6 Strategies for Soothing a Perfectionist
When anxiety is high with your perfectionist, here are strategies to help calm your child down.
Hover over each Learning Benefit below for a detailed explanation.
When nothing less than the best is acceptable, anxiety and frustration run rampant. To help your perfectionist loosen up:
Let her know it's okay to make mistakes. That's why pencils have erasers. Share your own stumbles from school days. Many kids are so afraid to be wrong, they become frustrated when a project doesn't come easily. Reassure her that when you are really stumped, leaving the answer blank and asking the teacher for help the next morning is okay.

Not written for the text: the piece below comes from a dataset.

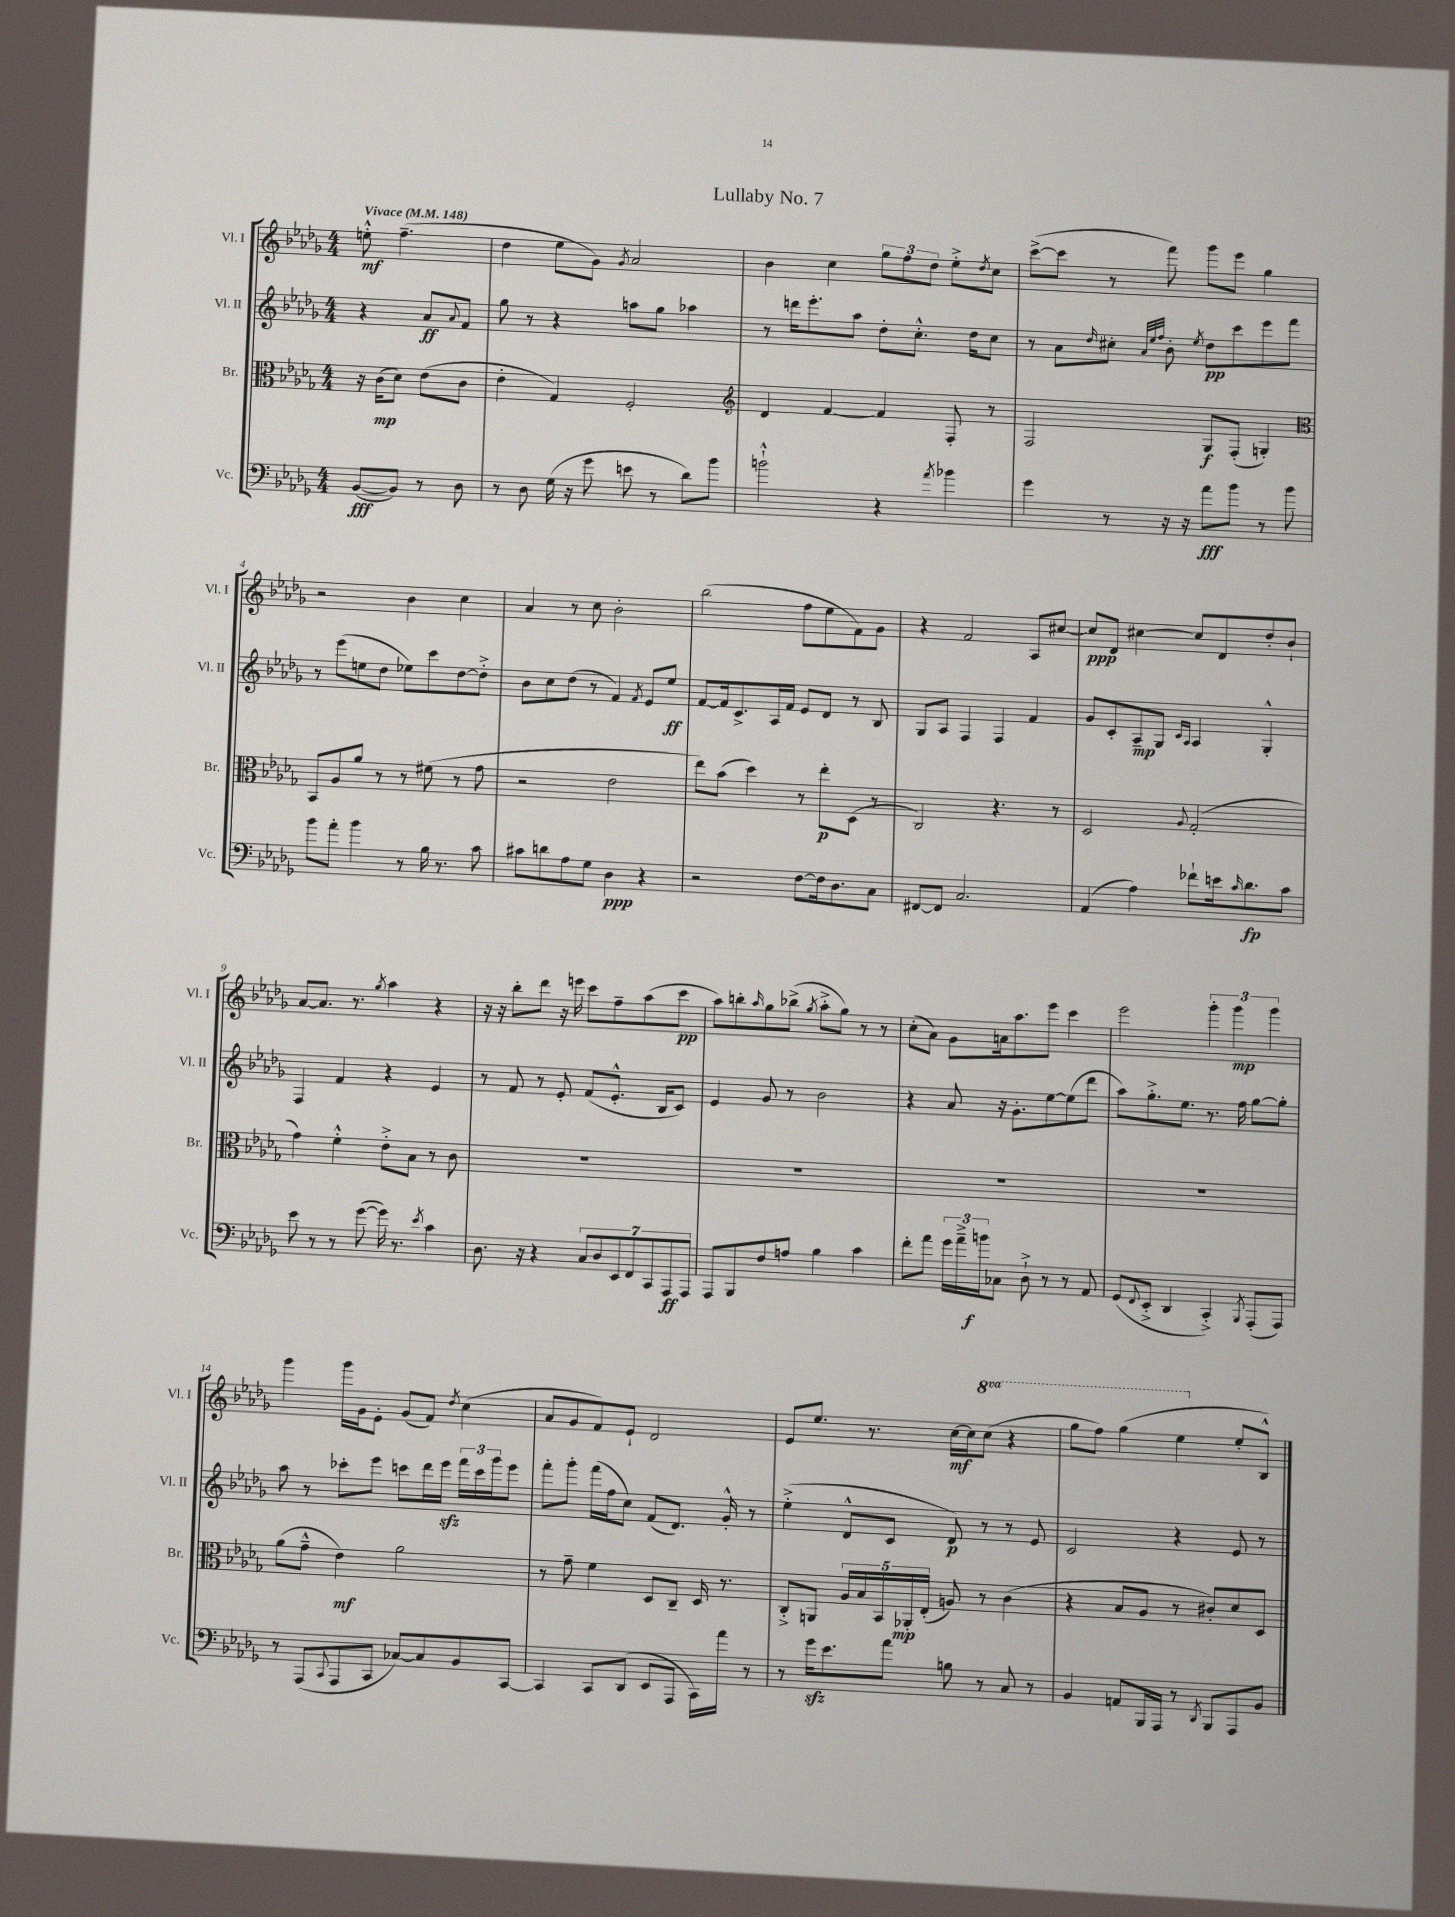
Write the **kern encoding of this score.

Set an example. Make sure you are not sending a mixed message. If you slide into crisis mode when you overcook dinner or the computer eats one of your files, you can't expect your child to calmly handle problems. Pay attention to how you act and react to daily hassles. Do you work hard but always feel swamped, or do you pat yourself on the back for the things you have accomplished? Making simple shifts in the way you perceive your world will help your child see his in a different light. When he sees you rally in the face of adversity, he'll know that he can take a deep breath and begin again.

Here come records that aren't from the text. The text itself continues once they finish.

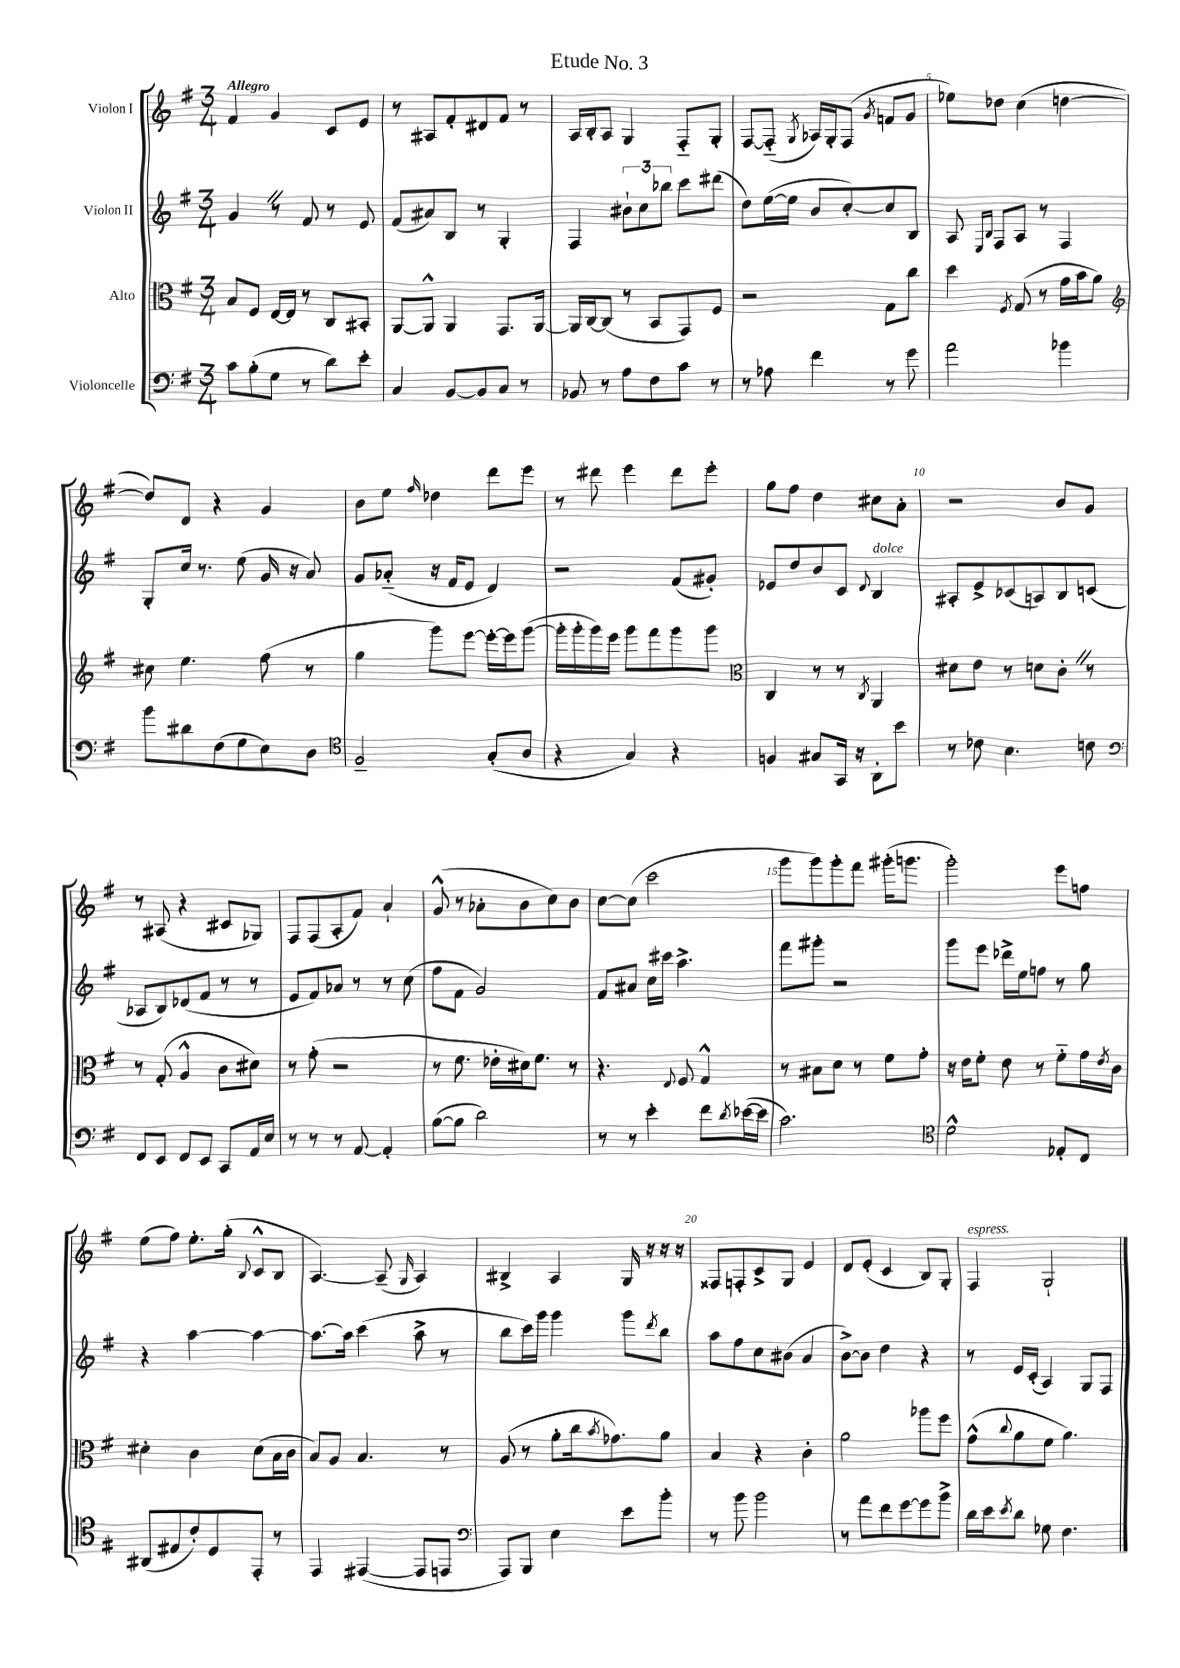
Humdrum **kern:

**kern	**kern	**kern	**kern
*staff4	*staff3	*staff2	*staff1
*clefF4	*clefC3	*clefG2	*clefG2
*k[f#]	*k[f#]	*k[f#]	*k[f#]
*M3/4	*M3/4	*M3/4	*M3/4
8c	8B	4g	4f#
(8B'	8F#	.	.
8G	[16E	8r	4g
.	16E]	.	.
8r	8r	8f#	.
8d)	8C	8r	8c
8e'	8BB#'	8e	8e
=	=	=	=
4C	[8AA	(8f#	8r
.	8AA^^]	8a#)	8A#
[8BB	4AA	8B	8f#'
8BB]	.	8r	8d#
8C	8.GG	4G'	8f#
8r	.	.	8r
.	[16AA	.	.
=	=	=	=
8BB-	16AA]	4F#	16A
.	[16C	.	16B'
8r	(8C]	.	8A
8A	8r	12b#`	4G
.	.	12cc	.
8F#	8BB	.	.
.	.	12bb-	.
8c	8GG)	8ccc	8F#'~
8r	8F#	(8ddd#	8G'
=	=	=	=
8r	2r	8dd)	[8F#
8A-	.	([16ee	(8F#'~]
.	.	16ee]	.
.	.	.	8qG
4f#	.	8b	16A-)
.	.	.	16G'
.	.	[8cc')	(8F#
.	.	.	8qg
8r	8G	8cc]	8f
8g	8cc	8B	8g
=	=	=	=
2a	4dd	8A	8ee-)
.	.	16qqE	.
.	.	16qqB	.
.	.	8F#	8dd-
.	8qF#	.	.
.	(8G	8A	(4cc
.	8r	8r	.
4b-	16g	4F#	[4dd
.	16b	.	.
.	8a)	.	.
=	=	=	=
*	*clefG2	*	*
8b	8cc#	8G'	8dd])
8d#	4.ee	16cc	8d
.	.	8.r	.
(8F#	.	.	4r
8G	.	(8ee	.
8E)	(8ff#	16g	4g
.	.	16r	.
8D	8r	8a)	.
=	=	=	=
*clefC4	*	*	*
2F#~	4gg	8g	8b
.	.	(8a-'~	8ee
.	.	.	16qqff#
.	8ggg)	16r	4dd-
.	.	16f#	.
.	[8eee	8e	.
(8G'	16eee'_	4d)	8ddd
.	16eee]	.	.
8A	([8ggg	.	8eee
=	=	=	=
4r	16ggg']	2r	8r
.	16ggg'	.	.
.	16ggg)	.	8ddd#
.	16eee	.	.
4G)	8ggg	.	4eee
.	8fff#	.	.
4r	8ggg	(8f#	8ddd#
.	8ggg	8g#')	8eee'
=	=	=	=
*	*clefC3	*	*
4F	4C	8e-	8gg
.	.	8dd	8ff#
8G#	8r	8b	4dd
16GG	8r	8c	.
16r	.	.	.
.	8qC	8qqd	.
8AA'	4AA	4B	8cc#
8b	.	.	8a'
=	=	=	=
8r	8d#	8A#'	2r
8c-	8e	8e^	.
4.B	8r	(8c-	.
.	8d	8A)	.
.	8c'	8B	8b
8c	8r	(8c	8g
=	=	=	=
*clefF4	*	*	*
8FF#	8r	8A-	8r
8EE	(8G'	8B)	(8A#
8FF#	4A^^	(8d-	4r
8EE	.	8f#	.
8CC	8c	8r	8c#
16AA	8d#)	8r	8G-)
16E	.	.	.
=	=	=	=
8r	8r	8e	8F#
8r	(8g'	8f#)	(8F#
8r	2r	8a-	8A'
[8AA	.	8r	8f#)
4AA']	.	8r	4a`
.	.	(8cc	.
=	=	=	=
([8B	8r	8ff#	(8g^^
8B]	8.f#	8f#	8r
2d)	.	2g)	8a-'
.	16e-'	.	.
.	16d#)	.	8b
.	8.f#	.	.
.	.	.	8cc)
.	8r	.	8b
=	=	=	=
8r	4.r	8f#	[8cc
8r	.	8a#	(8cc]
4e'	.	16cc	2ccc
.	.	16ccc#	.
.	8qqE	.	.
.	8F#	4.aa^	.
8f#	4G^^	.	.
8qd	.	.	.
([16e-	.	.	.
16e-]	.	.	.
=	=	=	=
2.c)	8r	8fff#	8ggg
.	8B#	8ggg#'	8ggg)
.	8d	2r	8ggg'
.	8r	.	8fff#
.	8f#	.	(16ggg#'
.	.	.	8.ggg
.	8g'	.	.
=	=	=	=
*clefC4	*	*	*
2d^^	16r	8ggg	2ggg')
.	16e	.	.
.	8f#'	8eee	.
.	8e	16ddd-^	.
.	.	16ee	.
.	8r	8ff	.
8E-'	8f#'~	8r	8eee
8C	16g	8gg	8ff
.	8qe	.	.
.	16c	.	.
=	=	=	=
(8AA#	4d#'	4r	(8ee
8E#	.	.	8ff#)
8c')	4c	[4aa	8.ee'
8D	.	.	.
.	.	.	(16gg'
.	.	.	8qqB
8EE'	(8d#	4aa_	8c^^
8r	16B	.	8B
.	16c	.	.
=	=	=	=
4EE	8B)	8.aa_	[4.A)
.	8A	.	.
.	.	16aa]	.
([4EE#	4.B	(4ccc	.
.	.	.	(8A~]
.	.	.	16qqG
8EE#]	.	8aa^	4A)
8EE	8r	8r	.
=	=	=	=
*clefF4	*	*	*
8AAA)	(8A	8bb	4B#^
8BBB	8r	16ccc)	.
.	.	16ggg	.
4E	8a'	4ggg	4A
.	16cc	.	.
.	8qb	.	.
.	8.g-)	.	.
8e	.	8ggg	16G
.	.	.	16r
.	.	8qddd	.
8b'	8a	8bb	16r
.	.	.	16r
=	=	=	=
8r	4B	8aa	8F##
8b	.	8ff#	8F'
2b	4r	8cc	8c^
.	.	(8b#	8G
.	4c'	4a	4e
=	=	=	=
8r	2a	[8b^)	8d
8a	.	8b]	(8e'
8f#	.	4dd	4c
[8g	.	.	.
8g]	8aa-	4r	8B)
8b^	8ff#	.	8G'
=	=	=	=
16d	(8g^^	8r	4F#
16e	.	.	.
8qe	8qqcc	.	.
8d	8a	16e	.
.	.	(16c'	.
8G-	8f#	4A)	2G`
4.F#	4.a)	.	.
.	.	8G	.
.	.	8F#	.
==	==	==	==
*-	*-	*-	*-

Praise effort, not grades. Some perfectionists are stymied because they believe they must grow up to be mini-yous. Set a standard that is good enough — but not unrealistic. Unless your child knows you appreciate and love her for who she is and what she accomplishes, she may forever feel one-down by comparison.
Round out his world. Kids today don't have enough time just to play, found a study published by the University of Michigan Institute for Social Research. Seventy-five percent of a child's day, researchers say, is tightly programmed with carefully outlined activities that are parent-structured and parent-supervised. Counter the perfectionist child's belief that every minute must be spent doing something productive by giving him time to do absolutely nothing.
Empathize with her feelings. If she's upset about a low mark, don't minimize or belittle her feelings. Hear her out, and say, "You feel badly about how you did." That's called "mirroring." While you'll feel like a parrot at first, you'll soon notice that this psychological tool can jumpstart many stalled conversations. Your child will be more likely to continue to share her thoughts than if you said, "Don't be ridiculous. One bad grade isn't going to kill you."
- Hold the criticism. Phrase any corrections generally: "Why don't you look this sentence over?" Look over homework if your child asks you to — perhaps even asking questions such as, "How did you find the answer to that?" — but leave specific guidance to the teacher.